**JOB A**
Transcribe the article on Department of Defense schools, starting with "These schools have" and going on through "on the NAEP.".
**JOB B**
Answer these questions from the article on Department of Defense schools:
(i) Why do these schools have a high poverty rate?
(ii) On what assessment do the students regularly do very well?
(iii) According to the teachers, by whom are they treated like professionals?

A reader sent this article about the schools run by the Department of Defense for children of military personnel.
These schools have a high mobility rate, as military families move; they have a high poverty rate, because military personnel are not paid large salaries; they have a large proportion of black and Hispanic students, reflecting the makeup of the volunteer military (where there is more opportunity and security for minorities than in the civilian workforce today).
Yet these students regularly do very well on the NAEP.
What are the secrets of the DOD schools?
Small classes. Equal resources across all schools. High expectations. A very involved parent body. Well-behaved students. Regular assessments to see if students are keeping up and understanding the lessons.
Happy teachers, who have “high pay, ample instructional supplies, plentiful professional development, and few student behavior problems.” Teachers say “…they are very encouraged and appreciative of the high-level of training they receive and continue to receive” And, “There are many, many opportunities for professional growth, and they have all the [classroom] resources they need. They are treated like professionals by administrators, parents, and the military.”

**GIVEN DATA**
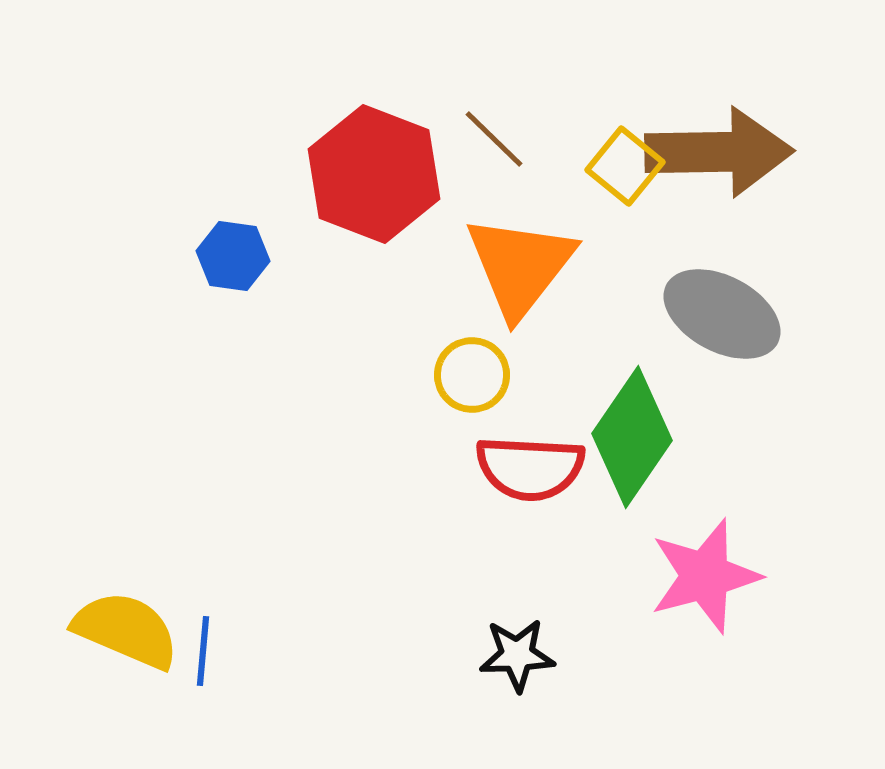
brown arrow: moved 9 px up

---

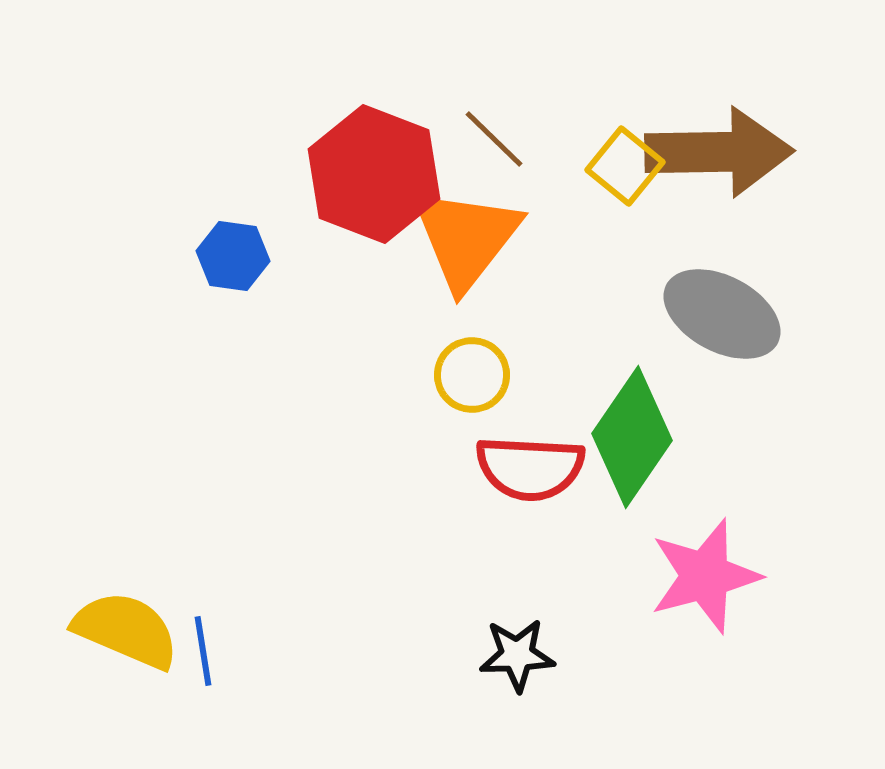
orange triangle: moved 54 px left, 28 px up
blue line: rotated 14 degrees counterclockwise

...

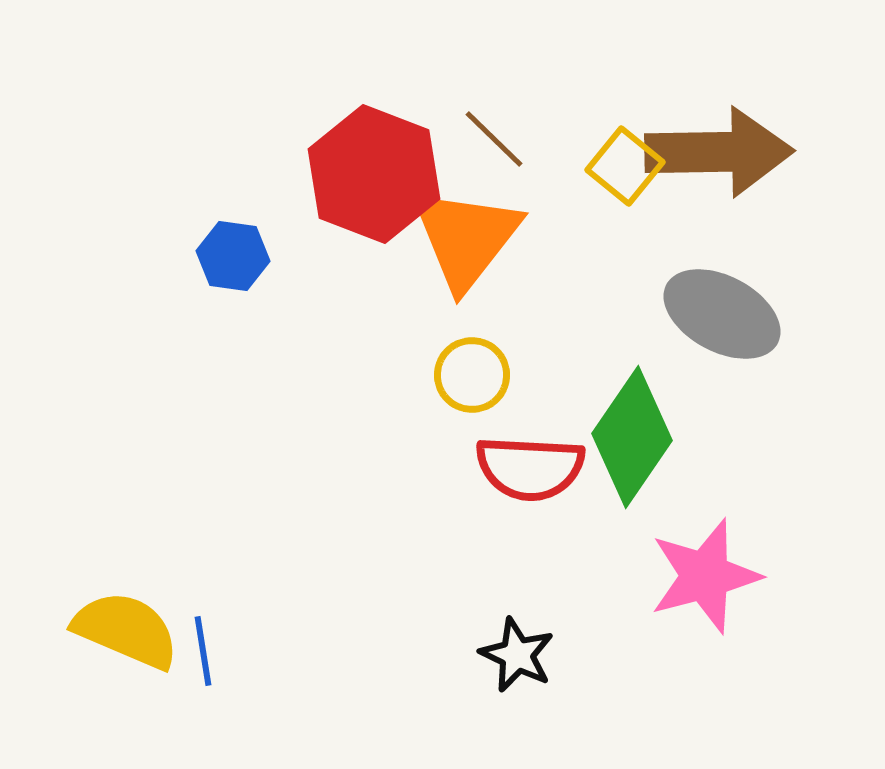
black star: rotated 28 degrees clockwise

**EXERCISE SOLUTION A**
These schools have a high mobility rate, as military families move; they have a high poverty rate, because military personnel are not paid large salaries; they have a large proportion of black and Hispanic students, reflecting the makeup of the volunteer military (where there is more opportunity and security for minorities than in the civilian workforce today).
Yet these students regularly do very well on the NAEP.

**EXERCISE SOLUTION B**
(i) Military personnel are not paid large salaries.
(ii) The NAEP.
(iii) Administrators, parents, and the military.